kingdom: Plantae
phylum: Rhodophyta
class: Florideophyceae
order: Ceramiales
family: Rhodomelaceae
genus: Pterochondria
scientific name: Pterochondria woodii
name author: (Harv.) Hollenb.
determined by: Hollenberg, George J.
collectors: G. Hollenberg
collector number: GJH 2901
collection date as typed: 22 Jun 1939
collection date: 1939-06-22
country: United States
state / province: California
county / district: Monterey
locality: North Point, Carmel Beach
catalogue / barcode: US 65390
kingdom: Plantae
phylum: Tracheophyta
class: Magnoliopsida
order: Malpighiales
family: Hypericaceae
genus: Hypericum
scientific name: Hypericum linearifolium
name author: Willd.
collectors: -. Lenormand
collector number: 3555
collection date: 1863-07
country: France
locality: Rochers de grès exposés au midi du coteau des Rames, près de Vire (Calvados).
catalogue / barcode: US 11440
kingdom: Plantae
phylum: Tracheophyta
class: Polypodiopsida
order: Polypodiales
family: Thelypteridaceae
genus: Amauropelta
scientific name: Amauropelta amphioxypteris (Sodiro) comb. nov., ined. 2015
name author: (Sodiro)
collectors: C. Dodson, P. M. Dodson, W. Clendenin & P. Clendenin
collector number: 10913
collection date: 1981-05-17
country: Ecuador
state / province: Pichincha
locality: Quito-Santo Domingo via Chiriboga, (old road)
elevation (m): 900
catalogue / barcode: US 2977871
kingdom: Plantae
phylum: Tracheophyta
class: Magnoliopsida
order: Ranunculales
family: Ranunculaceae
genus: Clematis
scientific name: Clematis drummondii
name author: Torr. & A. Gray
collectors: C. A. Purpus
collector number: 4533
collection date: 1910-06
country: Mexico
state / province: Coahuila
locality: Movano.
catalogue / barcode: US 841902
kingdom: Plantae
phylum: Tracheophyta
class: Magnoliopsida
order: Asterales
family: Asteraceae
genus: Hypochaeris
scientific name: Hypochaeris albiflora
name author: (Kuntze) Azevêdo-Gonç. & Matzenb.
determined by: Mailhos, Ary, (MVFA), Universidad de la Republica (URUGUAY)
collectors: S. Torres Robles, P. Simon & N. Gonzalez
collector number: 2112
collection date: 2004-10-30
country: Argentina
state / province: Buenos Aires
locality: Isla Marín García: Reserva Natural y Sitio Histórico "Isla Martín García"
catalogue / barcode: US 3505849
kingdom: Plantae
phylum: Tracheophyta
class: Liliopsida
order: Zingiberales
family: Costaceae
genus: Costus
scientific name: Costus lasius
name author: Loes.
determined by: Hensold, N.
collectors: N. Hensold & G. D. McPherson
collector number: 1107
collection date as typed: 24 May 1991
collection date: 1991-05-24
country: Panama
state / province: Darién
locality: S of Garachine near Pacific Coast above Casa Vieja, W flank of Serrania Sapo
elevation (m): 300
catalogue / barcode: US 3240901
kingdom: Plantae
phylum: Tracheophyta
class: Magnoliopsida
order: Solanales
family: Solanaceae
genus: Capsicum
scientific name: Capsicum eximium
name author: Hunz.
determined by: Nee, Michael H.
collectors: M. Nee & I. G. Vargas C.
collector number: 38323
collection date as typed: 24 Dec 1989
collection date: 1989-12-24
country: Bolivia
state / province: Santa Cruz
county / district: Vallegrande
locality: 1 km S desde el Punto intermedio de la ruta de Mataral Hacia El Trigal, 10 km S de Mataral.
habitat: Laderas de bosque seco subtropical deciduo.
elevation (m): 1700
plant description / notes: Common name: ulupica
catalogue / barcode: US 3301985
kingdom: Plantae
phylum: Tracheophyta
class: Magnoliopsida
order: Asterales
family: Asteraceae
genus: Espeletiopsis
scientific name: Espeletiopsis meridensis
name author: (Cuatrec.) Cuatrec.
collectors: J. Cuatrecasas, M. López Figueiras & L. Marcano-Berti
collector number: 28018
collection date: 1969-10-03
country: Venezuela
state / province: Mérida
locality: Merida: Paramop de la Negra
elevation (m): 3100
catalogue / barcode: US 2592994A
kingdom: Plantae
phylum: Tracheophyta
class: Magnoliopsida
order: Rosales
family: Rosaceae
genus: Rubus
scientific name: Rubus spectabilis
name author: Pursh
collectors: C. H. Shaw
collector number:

### AIM
Rename "collectors" to "collected by" throughout the entries, and write out all the lines again with nothing else changed.

### THE REPLY
kingdom: Plantae
phylum: Rhodophyta
class: Florideophyceae
order: Ceramiales
family: Rhodomelaceae
genus: Pterochondria
scientific name: Pterochondria woodii
name author: (Harv.) Hollenb.
determined by: Hollenberg, George J.
collected by: G. Hollenberg
collector number: GJH 2901
collection date as typed: 22 Jun 1939
collection date: 1939-06-22
country: United States
state / province: California
county / district: Monterey
locality: North Point, Carmel Beach
catalogue / barcode: US 65390
kingdom: Plantae
phylum: Tracheophyta
class: Magnoliopsida
order: Malpighiales
family: Hypericaceae
genus: Hypericum
scientific name: Hypericum linearifolium
name author: Willd.
collected by: -. Lenormand
collector number: 3555
collection date: 1863-07
country: France
locality: Rochers de grès exposés au midi du coteau des Rames, près de Vire (Calvados).
catalogue / barcode: US 11440
kingdom: Plantae
phylum: Tracheophyta
class: Polypodiopsida
order: Polypodiales
family: Thelypteridaceae
genus: Amauropelta
scientific name: Amauropelta amphioxypteris (Sodiro) comb. nov., ined. 2015
name author: (Sodiro)
collected by: C. Dodson, P. M. Dodson, W. Clendenin & P. Clendenin
collector number: 10913
collection date: 1981-05-17
country: Ecuador
state / province: Pichincha
locality: Quito-Santo Domingo via Chiriboga, (old road)
elevation (m): 900
catalogue / barcode: US 2977871
kingdom: Plantae
phylum: Tracheophyta
class: Magnoliopsida
order: Ranunculales
family: Ranunculaceae
genus: Clematis
scientific name: Clematis drummondii
name author: Torr. & A. Gray
collected by: C. A. Purpus
collector number: 4533
collection date: 1910-06
country: Mexico
state / province: Coahuila
locality: Movano.
catalogue / barcode: US 841902
kingdom: Plantae
phylum: Tracheophyta
class: Magnoliopsida
order: Asterales
family: Asteraceae
genus: Hypochaeris
scientific name: Hypochaeris albiflora
name author: (Kuntze) Azevêdo-Gonç. & Matzenb.
determined by: Mailhos, Ary, (MVFA), Universidad de la Republica (URUGUAY)
collected by: S. Torres Robles, P. Simon & N. Gonzalez
collector number: 2112
collection date: 2004-10-30
country: Argentina
state / province: Buenos Aires
locality: Isla Marín García: Reserva Natural y Sitio Histórico "Isla Martín García"
catalogue / barcode: US 3505849
kingdom: Plantae
phylum: Tracheophyta
class: Liliopsida
order: Zingiberales
family: Costaceae
genus: Costus
scientific name: Costus lasius
name author: Loes.
determined by: Hensold, N.
collected by: N. Hensold & G. D. McPherson
collector number: 1107
collection date as typed: 24 May 1991
collection date: 1991-05-24
country: Panama
state / province: Darién
locality: S of Garachine near Pacific Coast above Casa Vieja, W flank of Serrania Sapo
elevation (m): 300
catalogue / barcode: US 3240901
kingdom: Plantae
phylum: Tracheophyta
class: Magnoliopsida
order: Solanales
family: Solanaceae
genus: Capsicum
scientific name: Capsicum eximium
name author: Hunz.
determined by: Nee, Michael H.
collected by: M. Nee & I. G. Vargas C.
collector number: 38323
collection date as typed: 24 Dec 1989
collection date: 1989-12-24
country: Bolivia
state / province: Santa Cruz
county / district: Vallegrande
locality: 1 km S desde el Punto intermedio de la ruta de Mataral Hacia El Trigal, 10 km S de Mataral.
habitat: Laderas de bosque seco subtropical deciduo.
elevation (m): 1700
plant description / notes: Common name: ulupica
catalogue / barcode: US 3301985
kingdom: Plantae
phylum: Tracheophyta
class: Magnoliopsida
order: Asterales
family: Asteraceae
genus: Espeletiopsis
scientific name: Espeletiopsis meridensis
name author: (Cuatrec.) Cuatrec.
collected by: J. Cuatrecasas, M. López Figueiras & L. Marcano-Berti
collector number: 28018
collection date: 1969-10-03
country: Venezuela
state / province: Mérida
locality: Merida: Paramop de la Negra
elevation (m): 3100
catalogue / barcode: US 2592994A
kingdom: Plantae
phylum: Tracheophyta
class: Magnoliopsida
order: Rosales
family: Rosaceae
genus: Rubus
scientific name: Rubus spectabilis
name author: Pursh
collected by: C. H. Shaw
collector number:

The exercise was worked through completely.